Required actions:
1. Translate this sentence from the article on Lufthansa Technik Philippines into Spanish: "LTP expects its Clark maintenance facility to be completed by 2028."
2. Copy the article on Lufthansa Technik Philippines word for word from "In May, MacroAsia" to "its concession agreement.".

Passage provided:
- Opening Delimiter -
LUFTHANSA Technik Philippines (LTP) is optimistic about the growth prospects of the country’s maintenance, repair, and overhaul (MRO) industry as it moves to expand its operations in Clark and maintain its long-term presence in Manila.

“The Philippines is a neutral place and we as Lufthansa Technik, we would like to be here and we are going to contribute to the growth of the country and the MRO industry,” LTP President and Chief Executive Officer Holger Beck told reporters on the sidelines of an event on Tuesday.

His remarks came after LTP signed a lease agreement with the Bases Conversion and Development Authority (BCDA) and Luzon International Premiere Airport Development Corp. (LIPAD) for the expansion of its aviation MRO operations within the Clark International Airport complex.

The agreement covers a 157,000-square-meter site that may also be developed into engine support and repair facilities.

“This investment by Lufthansa Technik reflects the confidence global aviation leaders have in Clark International Airport and in the opportunities available in Central Luzon,” LIPAD Chief Executive Officer Noel F. Manankil said in a statement on Wednesday.

LIPAD, the operator of Clark International Airport, said the facility is designed to support the continued growth of Clark as an aviation and logistics hub.

Mr. Beck said LTP remains focused on its operations in Manila and Clark and has no immediate plans to establish maintenance hubs elsewhere in the country.

“We are focused on Manila and Clark. We have two maintenance hubs and that will be long-term commitments,” he said.

“Setting up another maintenance hub requires a lot of details like logistical chain, where do we get your components. And in the Philippines at the moment, Manila and Clark are the best options from our perspective,” he added.

LTP expects its Clark maintenance facility to be completed by 2028.

“It takes around 18 to 24 months to have the hub operational in Clark. So we are focusing on the beginning of 2028,” Mr. Beck said.

He said the company competes with MRO providers across the region rather than within the Philippines.

“It is not that we are competing in the Philippines, we are competing in the region. The Philippines is a very competitive country, in particular for the very skilled, motivated people who are willing to work in the industry,” he said.

Lufthansa Technik Philippines is a joint venture between Germany-based Lufthansa Technik AG and listed aviation services provider MacroAsia Corp., part of the Lucio Tan Group.

In May, MacroAsia said Lufthansa Technik had signed a lease contract with New NAIA Infra Corp. (NNIC), the operator of Ninoy Aquino International Airport (NAIA).

San Miguel-led NNIC assumed the operations and maintenance of NAIA in September 2024 and has since implemented higher airport fees, including increased monthly lease charges, under a revised administrative order tied to its concession agreement.
- Closing Delimiter -
Listed records:
- Opening Delimiter -
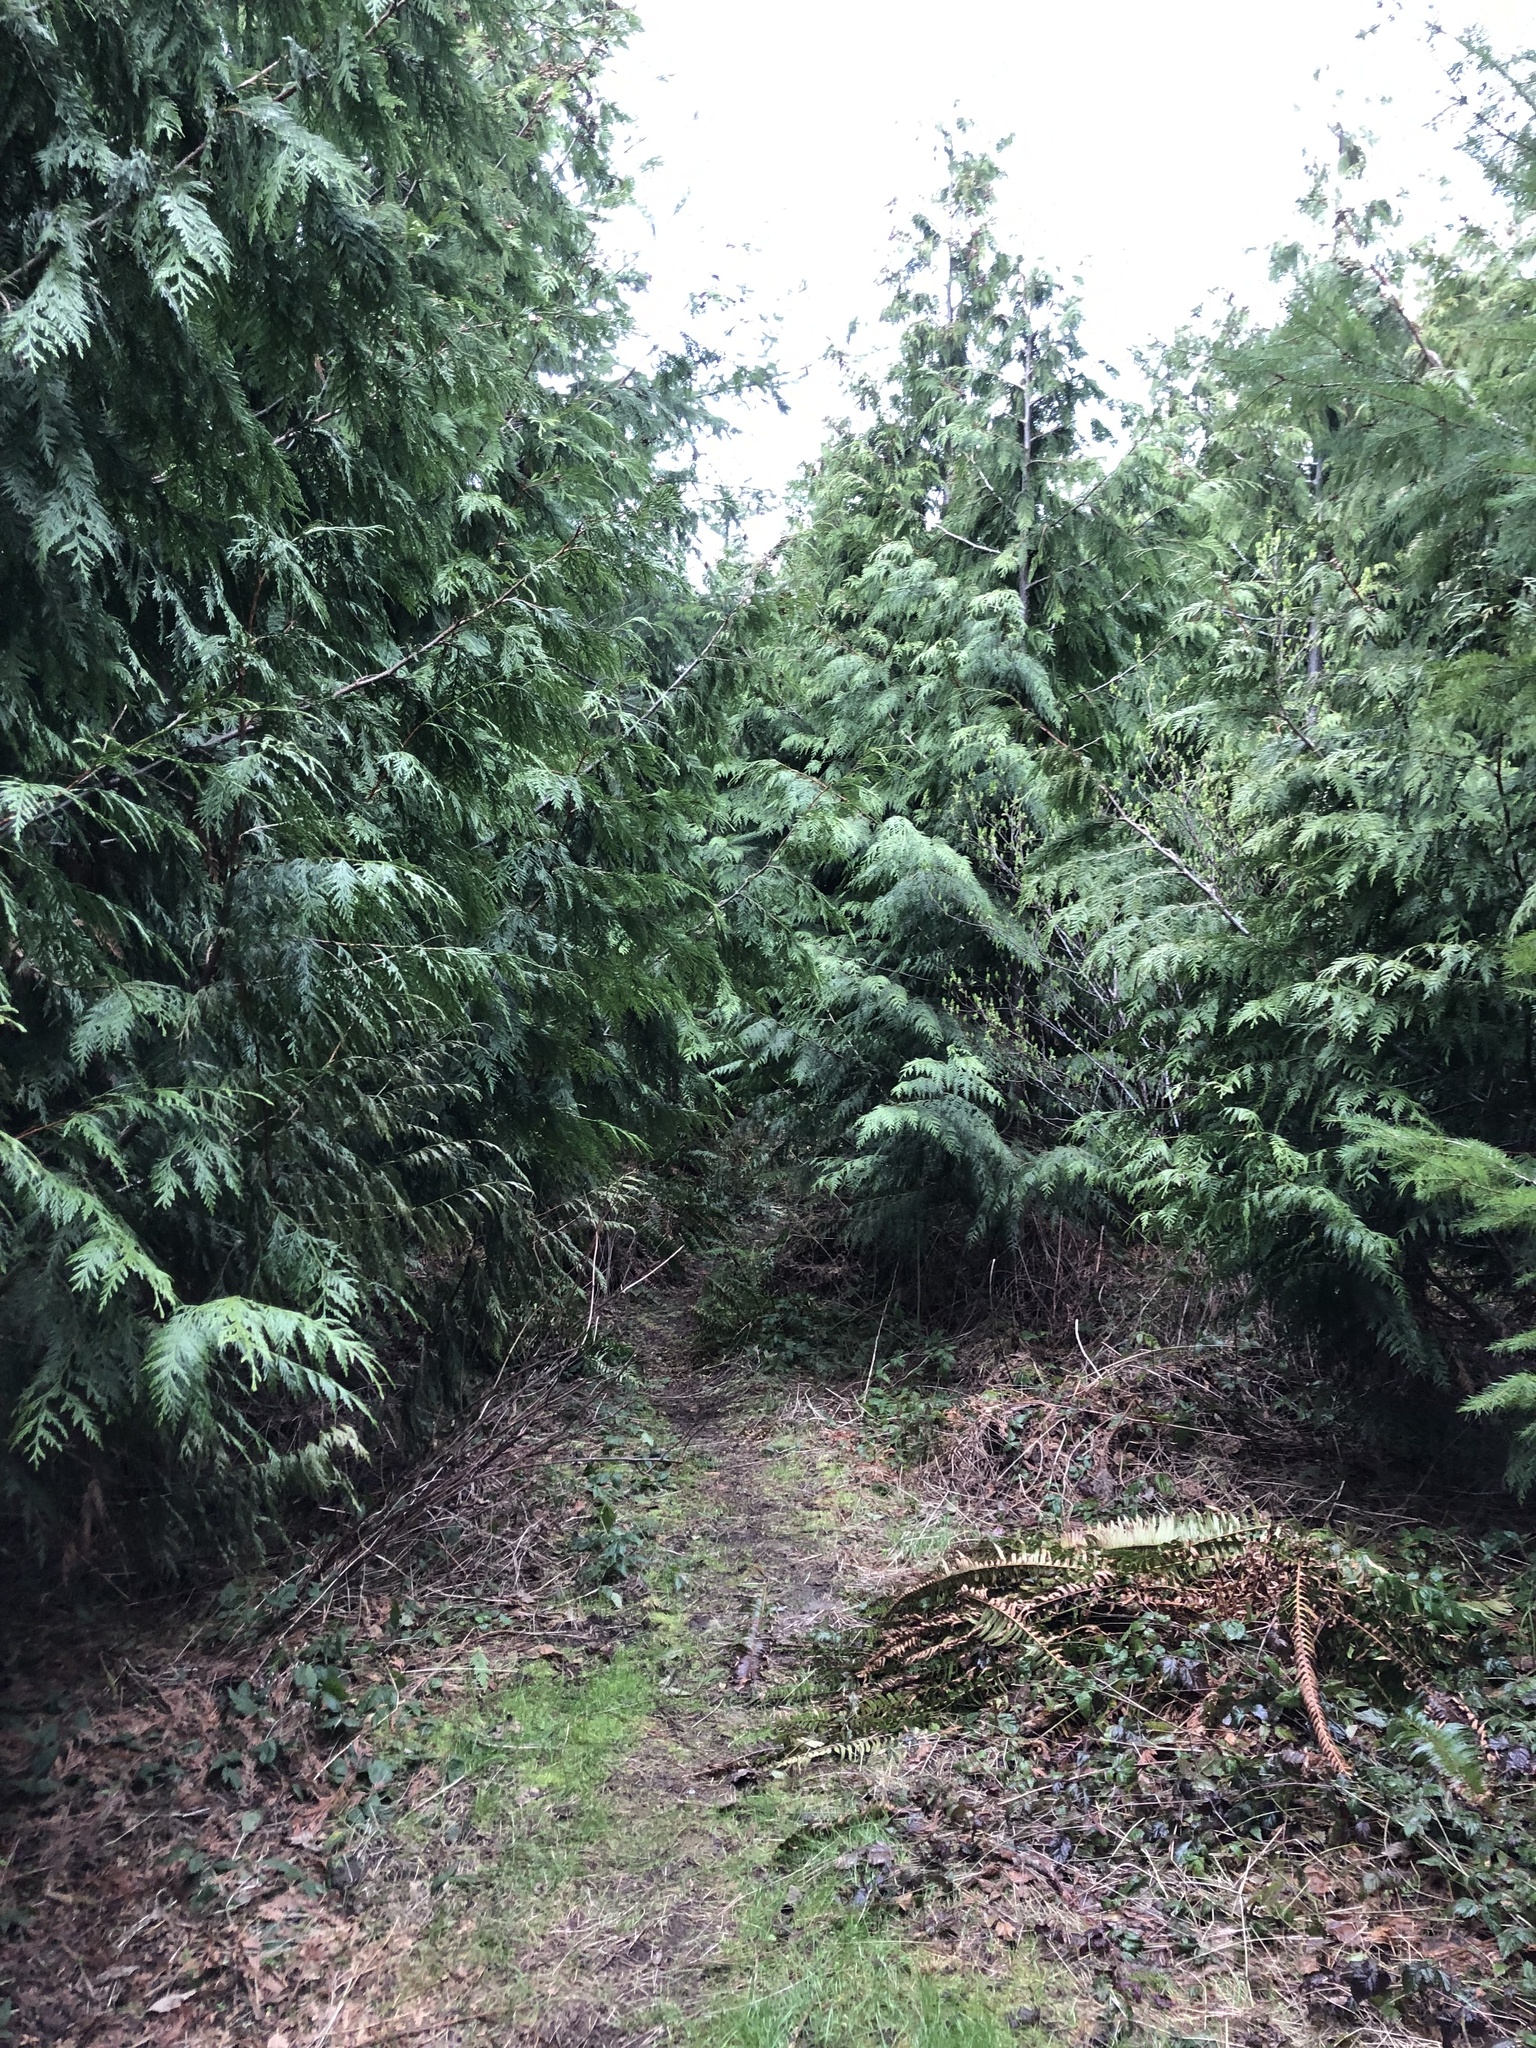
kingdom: Plantae
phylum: Tracheophyta
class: Pinopsida
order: Pinales
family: Cupressaceae
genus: Thuja
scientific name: Thuja plicata
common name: Western red-cedar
- Closing Delimiter -
Solutions to each task:
1. LTP prevé que su instalación de mantenimiento en Clark esté terminada para 2028.

2.
In May, MacroAsia said Lufthansa Technik had signed a lease contract with New NAIA Infra Corp. (NNIC), the operator of Ninoy Aquino International Airport (NAIA).

San Miguel-led NNIC assumed the operations and maintenance of NAIA in September 2024 and has since implemented higher airport fees, including increased monthly lease charges, under a revised administrative order tied to its concession agreement.